◆ Supplied passage ◆
..............................

Nailed It Salon

Nail Prep

Shhh, don't tell anyone, but I'm going to let you in on a few secrets.  You don't need me to polish your nails.  Shhh!!!!!!  Keep your voice down or they'll kick me out of the awesome nail tech club!!!

I think most people already know that they don't have to pay someone to paint their nails, you can easily do it at home.  Professional paint jobs tend to last a little longer, and look a little neater, but probably not enough to justify the price for most women. 

 

Now, I'm a realistic professional.  I became interested in nails because of my desire to save some money doing my own.  I don't really expect you to lavish me with cash for something I wasn't willing to spend money on not so long ago.  Come to me when you want to be pampered with pretty smelling soaks, scrubs, masques, and massages, then fee free to paint your nails on your own between salon visits.  I promise I won't cry or yell. 

 

On and off I'll be posting some tutorials here to help you spruce up your hands and feet between mani's and pedi's, and to help you keep a few dollars in your pocket.  However, the most important part of any thing you do is preparation, and your nails are no exception.  So today we'll go over the basics of nail prep, which is the foundation of any good nail service.  If you want your polish to last longer than it usually would, nail prep is the key.

 

The first thing you need to do is gather your supplies.

IMG_2007

 

You will need:

  • Nail Polish Remover
  • Cuticle Sticks, or a Cuticle Pusher
  • Cuticle Nippers
  • Nail Wipes or Cosmetic Pads (no cotton balls!)
  • Cuticle Remover
  • Cuticle Oil
  • Alcohol or Nail Dehydrator

Edit: I've been informed by my proof reader (AKA my husband John) that I need to define a term I use a lot within this post.  The Nail Plate.  The nail plate is just a technical way of saying fingernail.  The nail plate is the hard material (keratin) that is found on your fingertip (also referred to as the nail bed).

Step One: Remove Old Polish

Use nail polish remover and nail wipes to take off any old polish remaining on your nails.  Do not use cotton balls!  Spend the extra dollar and get something that won't leave little fibers all over your nails.  No matter how much time you spend picking them off, you won't get them all, and they will mar your paint job later on.

 

For polishes that are stubborn, like reds, blacks, and glitters, soak a nail wipe thoroughly, and hold it to your nail for a minute or so before wiping the polish away.  If a little pigment remains, repeat with a clean pad soaked in remover.

..............................

(Keypoint coordinate data)

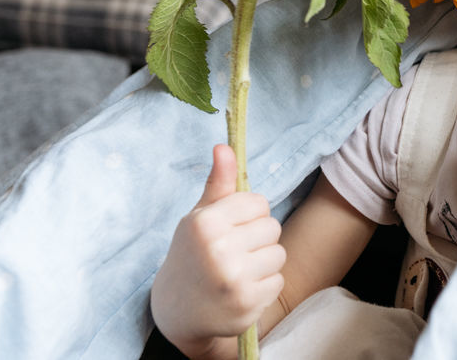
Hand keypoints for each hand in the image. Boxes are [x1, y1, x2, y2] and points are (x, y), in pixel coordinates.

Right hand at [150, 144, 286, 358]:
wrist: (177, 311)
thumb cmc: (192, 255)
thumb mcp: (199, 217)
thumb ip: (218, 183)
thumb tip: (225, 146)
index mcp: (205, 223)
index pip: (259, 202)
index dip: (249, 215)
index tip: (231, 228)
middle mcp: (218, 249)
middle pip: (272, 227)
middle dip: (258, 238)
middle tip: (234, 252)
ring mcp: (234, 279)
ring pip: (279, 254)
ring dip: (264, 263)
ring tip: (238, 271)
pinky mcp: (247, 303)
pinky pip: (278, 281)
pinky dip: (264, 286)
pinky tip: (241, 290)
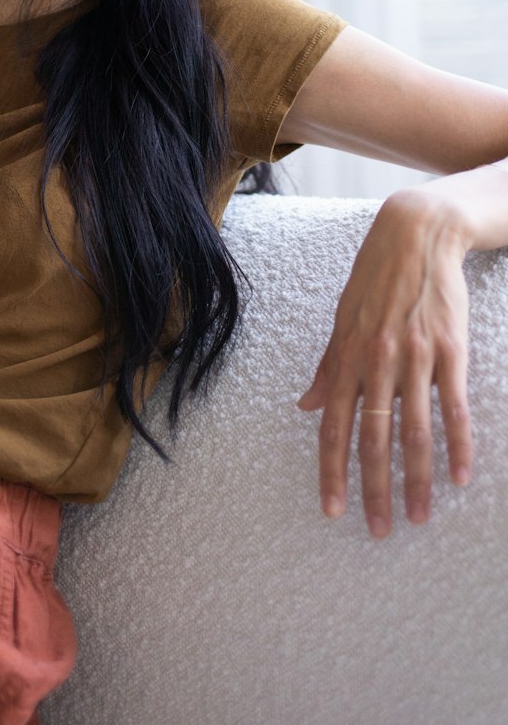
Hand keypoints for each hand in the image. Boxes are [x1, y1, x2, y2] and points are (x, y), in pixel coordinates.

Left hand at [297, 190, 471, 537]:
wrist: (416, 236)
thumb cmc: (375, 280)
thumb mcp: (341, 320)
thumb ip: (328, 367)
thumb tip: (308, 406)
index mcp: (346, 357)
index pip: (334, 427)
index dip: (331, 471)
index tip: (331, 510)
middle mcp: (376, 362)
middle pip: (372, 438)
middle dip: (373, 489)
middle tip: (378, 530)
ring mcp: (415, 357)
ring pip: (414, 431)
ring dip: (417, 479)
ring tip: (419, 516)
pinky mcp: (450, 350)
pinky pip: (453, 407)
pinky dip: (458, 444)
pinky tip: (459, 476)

..............................

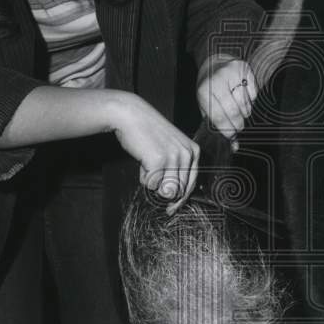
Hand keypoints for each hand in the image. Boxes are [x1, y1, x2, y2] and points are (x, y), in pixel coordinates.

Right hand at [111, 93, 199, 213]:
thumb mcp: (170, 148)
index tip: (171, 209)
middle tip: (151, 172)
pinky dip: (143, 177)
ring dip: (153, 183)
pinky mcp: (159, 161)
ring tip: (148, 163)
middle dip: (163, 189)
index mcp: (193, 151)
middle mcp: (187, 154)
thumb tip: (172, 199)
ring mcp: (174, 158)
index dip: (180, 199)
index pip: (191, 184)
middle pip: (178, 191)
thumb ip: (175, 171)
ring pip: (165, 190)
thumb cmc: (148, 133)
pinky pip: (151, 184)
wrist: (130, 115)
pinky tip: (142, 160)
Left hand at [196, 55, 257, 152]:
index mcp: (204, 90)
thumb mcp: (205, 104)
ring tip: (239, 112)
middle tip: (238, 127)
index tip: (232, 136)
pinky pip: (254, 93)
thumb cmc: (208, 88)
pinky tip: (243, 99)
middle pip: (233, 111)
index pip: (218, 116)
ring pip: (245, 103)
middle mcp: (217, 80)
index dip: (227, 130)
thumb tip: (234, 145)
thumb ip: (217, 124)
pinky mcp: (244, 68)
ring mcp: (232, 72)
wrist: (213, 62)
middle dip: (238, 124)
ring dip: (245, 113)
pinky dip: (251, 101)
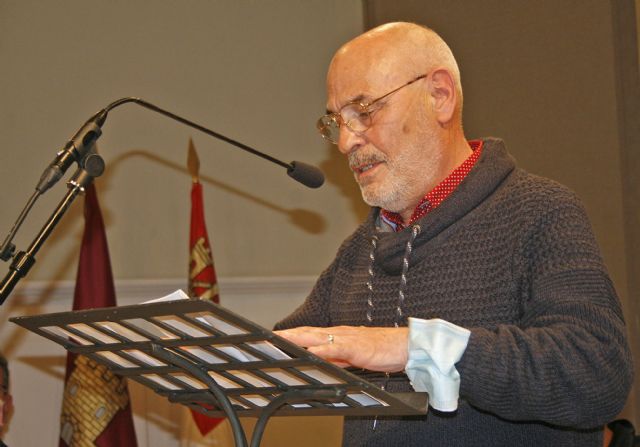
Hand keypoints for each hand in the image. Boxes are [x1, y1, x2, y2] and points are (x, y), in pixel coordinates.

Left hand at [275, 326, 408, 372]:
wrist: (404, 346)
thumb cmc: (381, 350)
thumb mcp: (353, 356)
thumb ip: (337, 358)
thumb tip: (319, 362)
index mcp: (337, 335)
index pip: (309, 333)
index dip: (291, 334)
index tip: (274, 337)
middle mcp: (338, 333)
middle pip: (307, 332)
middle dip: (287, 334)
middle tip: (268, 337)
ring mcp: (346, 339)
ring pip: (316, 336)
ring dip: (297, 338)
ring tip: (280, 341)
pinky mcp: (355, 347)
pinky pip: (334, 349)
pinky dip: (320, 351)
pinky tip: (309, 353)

..............................

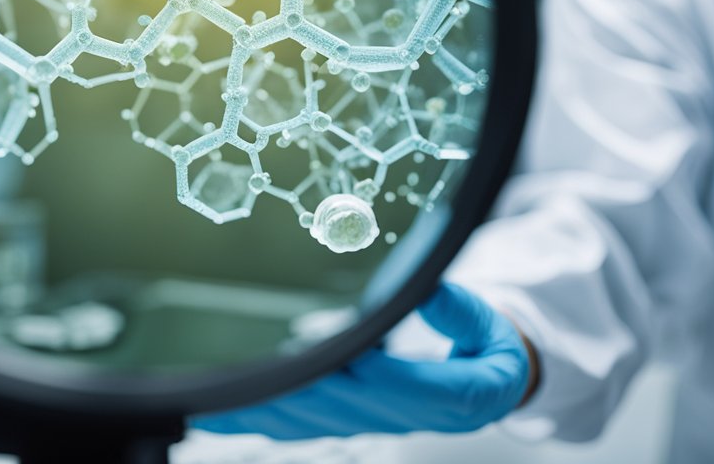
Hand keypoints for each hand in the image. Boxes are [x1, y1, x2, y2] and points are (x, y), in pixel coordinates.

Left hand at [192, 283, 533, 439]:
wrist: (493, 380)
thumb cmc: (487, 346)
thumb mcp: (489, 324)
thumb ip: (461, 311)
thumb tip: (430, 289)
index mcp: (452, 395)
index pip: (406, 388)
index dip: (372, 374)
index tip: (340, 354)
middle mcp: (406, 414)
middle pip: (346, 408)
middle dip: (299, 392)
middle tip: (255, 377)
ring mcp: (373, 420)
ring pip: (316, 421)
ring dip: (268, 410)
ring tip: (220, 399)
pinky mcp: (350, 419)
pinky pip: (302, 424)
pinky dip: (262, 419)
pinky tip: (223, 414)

..............................

◆ Required tasks ◆
**A.** Summarize the nail prep post in two sentences.
**B.** Write the next part of the nail prep post, picking up after its final sentence.

◆ Responses by item number ◆
**A.** The writer says most people can paint their nails at home and suggests coming to the salon for pampering, then polishing at home between visits. The post then starts a guide to nail prep, the key to longer-lasting polish, by listing the supplies and explaining how to take off old polish with remover and nail wipes instead of cotton balls.

**B.**
You can file your nails now if necessary, but do not buff the nail plate, not even if you have ridges on your nails (instead use a good quality ridge filler like Ridge Out by CND).  Buffing removes layers of your nail, and can thin and damage your nail plate.  Occasionally a very light buffing is necessary, but should be left to a qualified nail technician.  Always use the fine side of an emery board to file your nails, never the coarse side, and file from the outside of the nail towards the center; don't see-saw back and forth.  This will prevent your nail from flaking and splitting later on.

 

Step Two: Remove Cuticle

Before we get started on this step, I want to clear something up.  Cuticle is NOT the band of tissue at the base of your nail.  That is called the eponychium, and is living tissue that should be treated with care.  Cuticle is a film of dead tissue that grows out from under the eponychium to cover the nail plate.  Cuticle can become detached from the nail plate, and will cause your polish to lift and peel, so removing it is an important step if you want your polish to last.

You can soak your nails in a bit of warm soapy water to make this step a little easier.  However, don't soak for more than three minutes please.  If you do, the water will soak into your nails, and cause your nail plate to expand.  When it contracts a few hours after you've polished your nails, your pretty polish will begin to chip and crack.  So set a timer if you need to, or keep a close eye on the clock. 

 

Now, take your cuticle remover and place a dollop at the base of each of your nails.  Then, spread it across your entire nail with your cuticle stick.

IMG_2002

 

Let it sit for as long as the manufacturer recommends, and then begin to scrape the dead tissue off your nail plate with your cuticle stick.

IMG_2005

(sorry for the blurry pic, I haven't figured out my camera's timer yet)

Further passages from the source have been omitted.